### [ASSIGNED TASK]
Quote all of the data that follows exactly as written, skipping the images.

### [DATA EXCERPT]
•••
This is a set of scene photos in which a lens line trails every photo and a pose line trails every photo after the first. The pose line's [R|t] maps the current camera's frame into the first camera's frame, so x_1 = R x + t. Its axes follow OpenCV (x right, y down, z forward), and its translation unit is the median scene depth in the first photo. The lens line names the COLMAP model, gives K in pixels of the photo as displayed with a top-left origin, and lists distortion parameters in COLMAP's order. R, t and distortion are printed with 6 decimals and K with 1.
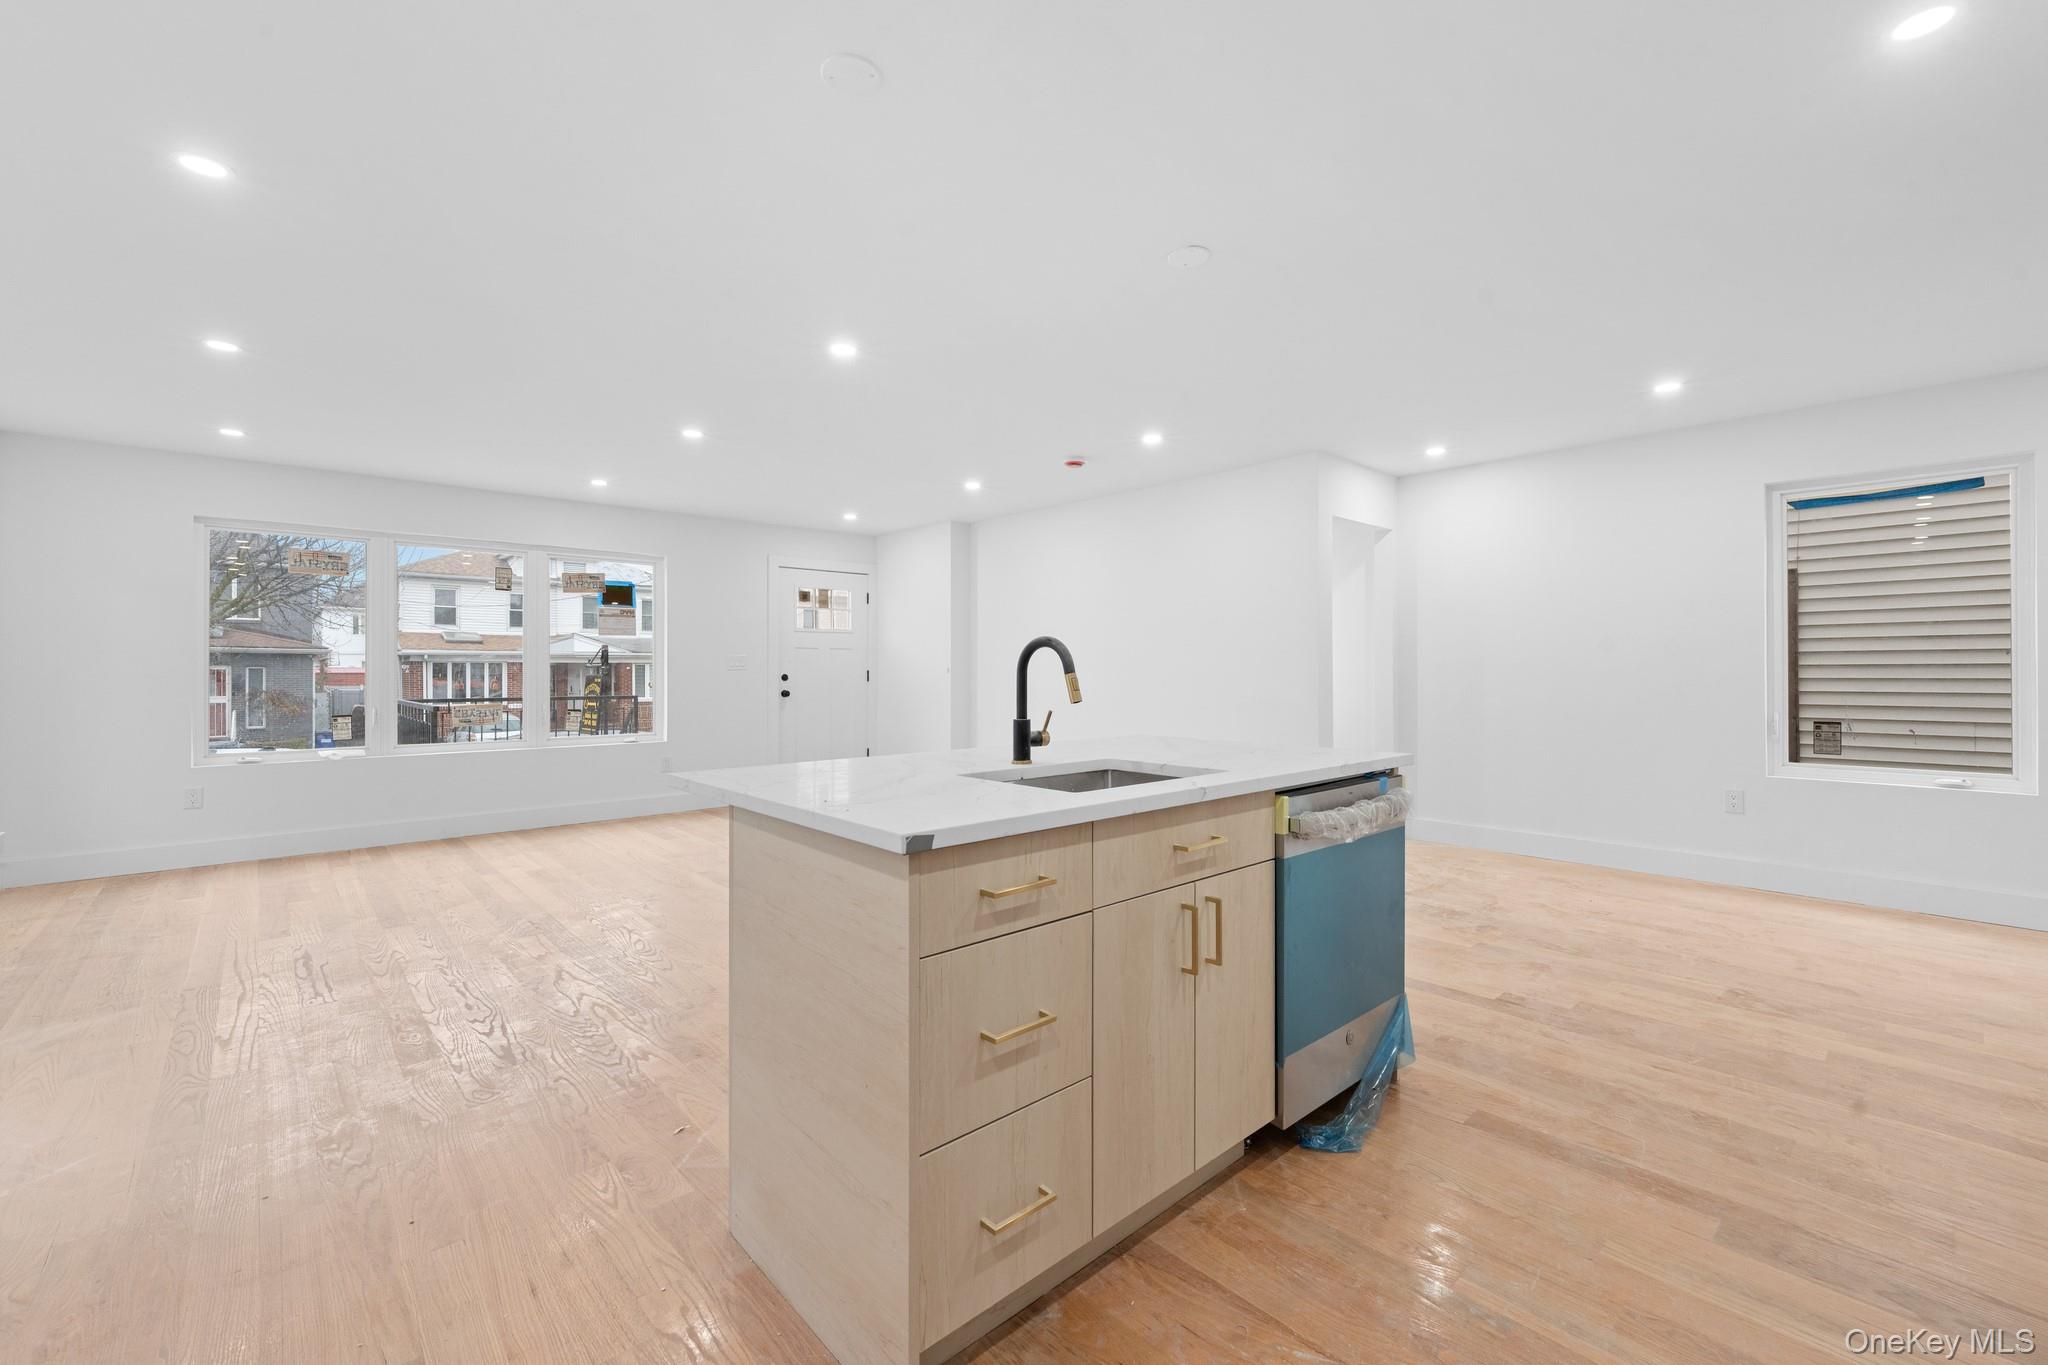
lens RADIAL K [[829.1, 0, 1021.3], [0, 829.1, 679.3], [0, 0, 1]] dist [-0.001562, -0.000177]
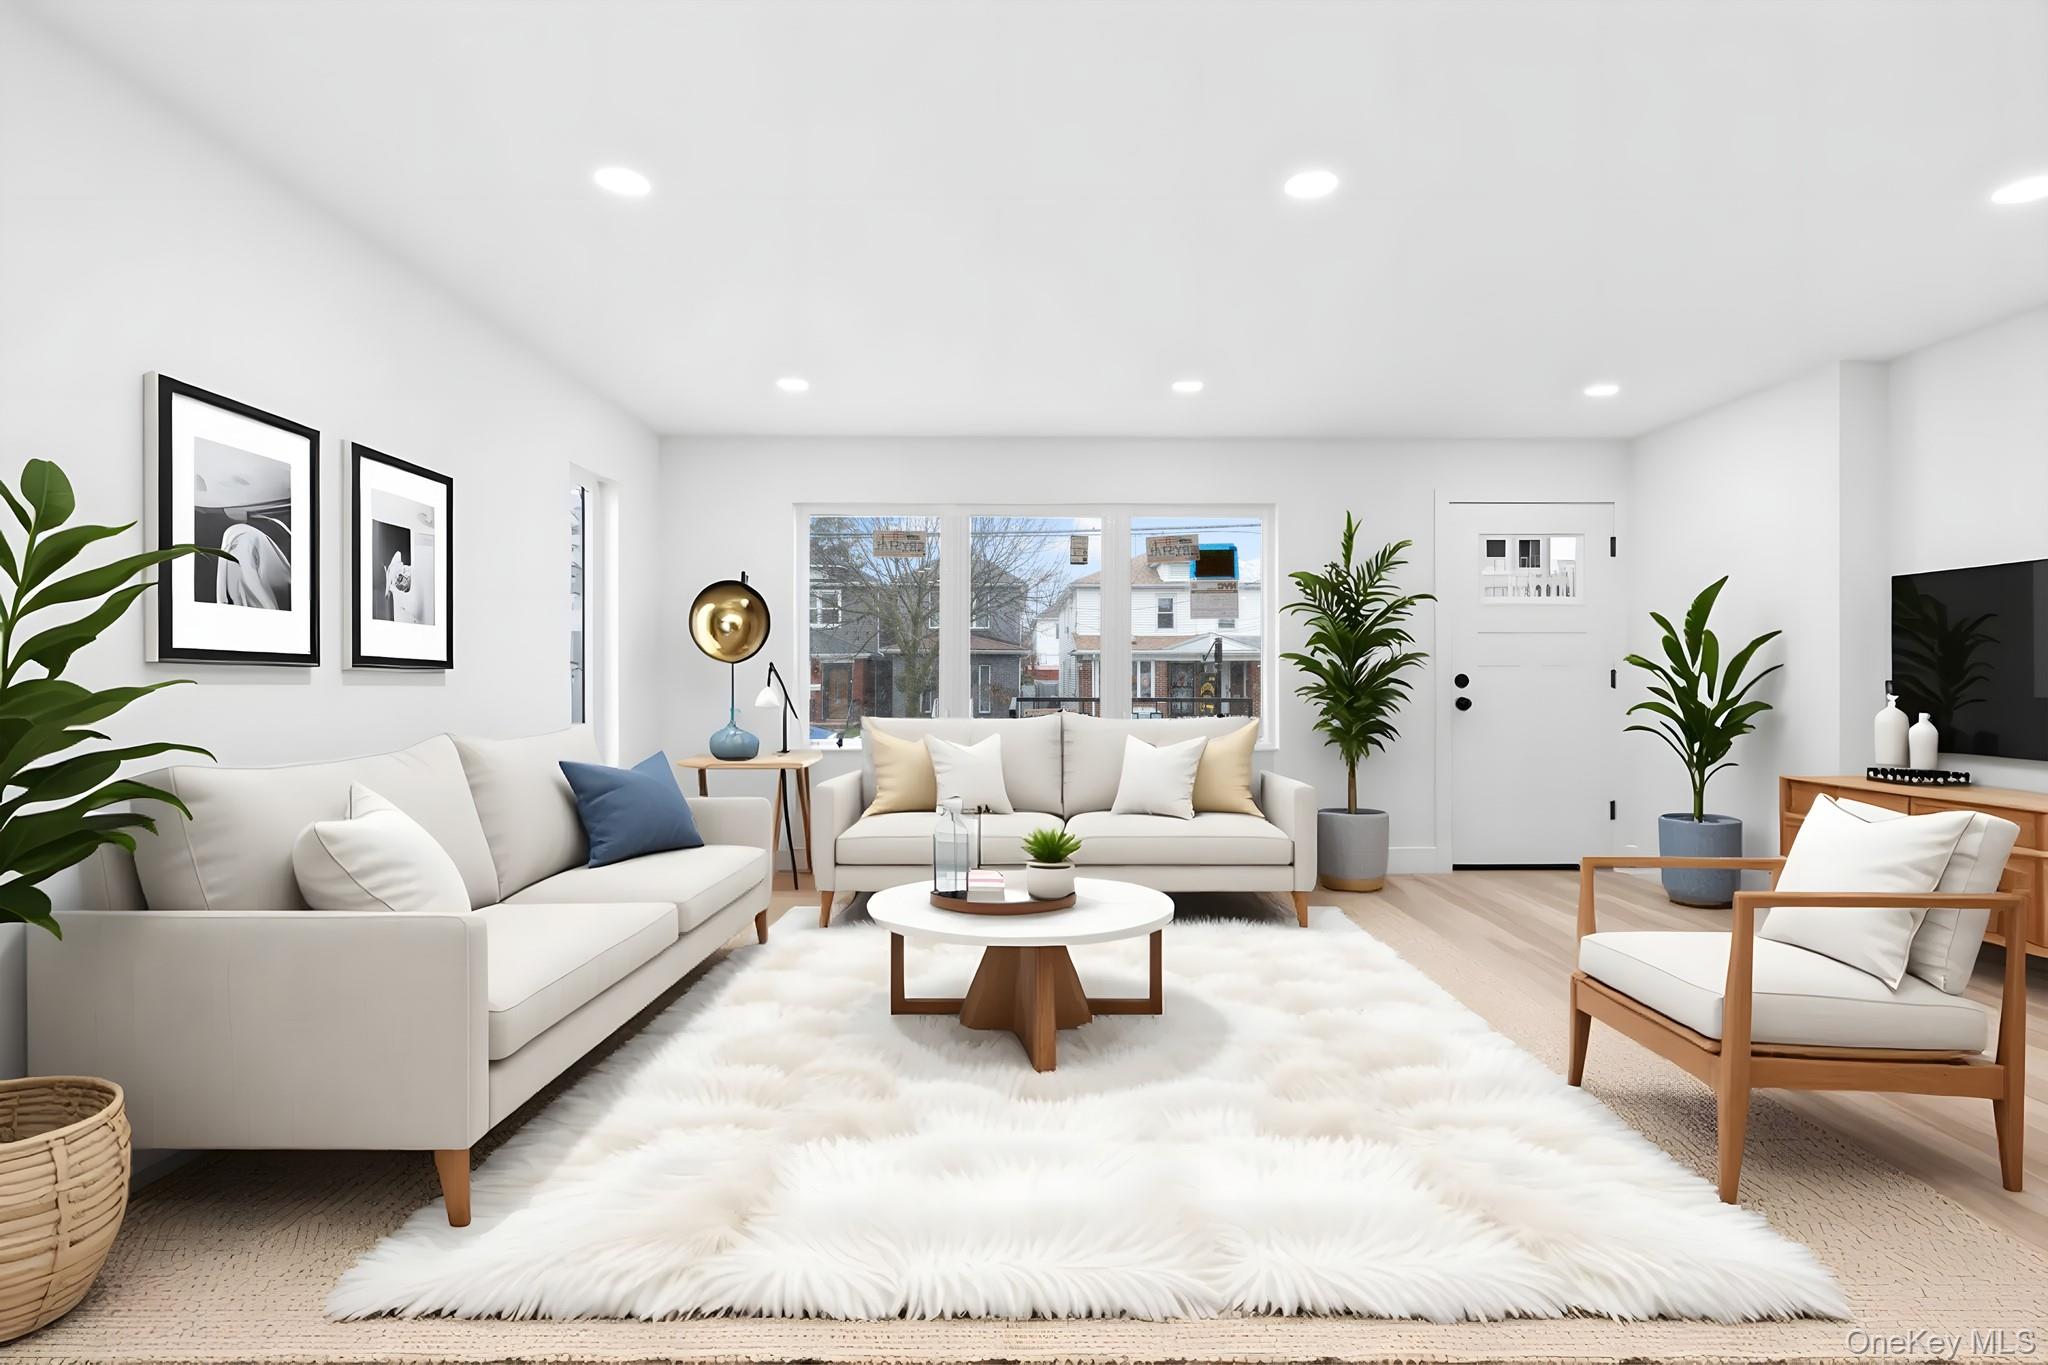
lens RADIAL K [[829.1, 0, 1016.4], [0, 829.1, 679.8], [0, 0, 1]] dist [-0.001562, -0.000177]
pose [[0.751075, 0.014815, -0.660050, -0.120259], [-0.014377, 0.999878, 0.006082, -0.001317], [0.660060, 0.004922, 0.751197, 0.300167]]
•••
### [OUTPUT OF THE EXERCISE]
This is a set of scene photos in which a lens line trails every photo and a pose line trails every photo after the first. The pose line's [R|t] maps the current camera's frame into the first camera's frame, so x_1 = R x + t. Its axes follow OpenCV (x right, y down, z forward), and its translation unit is the median scene depth in the first photo. The lens line names the COLMAP model, gives K in pixels of the photo as displayed with a top-left origin, and lists distortion parameters in COLMAP's order. R, t and distortion are printed with 6 decimals and K with 1.
lens RADIAL K [[829.1, 0, 1021.3], [0, 829.1, 679.3], [0, 0, 1]] dist [-0.001562, -0.000177]
lens RADIAL K [[829.1, 0, 1016.4], [0, 829.1, 679.8], [0, 0, 1]] dist [-0.001562, -0.000177]
pose [[0.751075, 0.014815, -0.660050, -0.120259], [-0.014377, 0.999878, 0.006082, -0.001317], [0.660060, 0.004922, 0.751197, 0.300167]]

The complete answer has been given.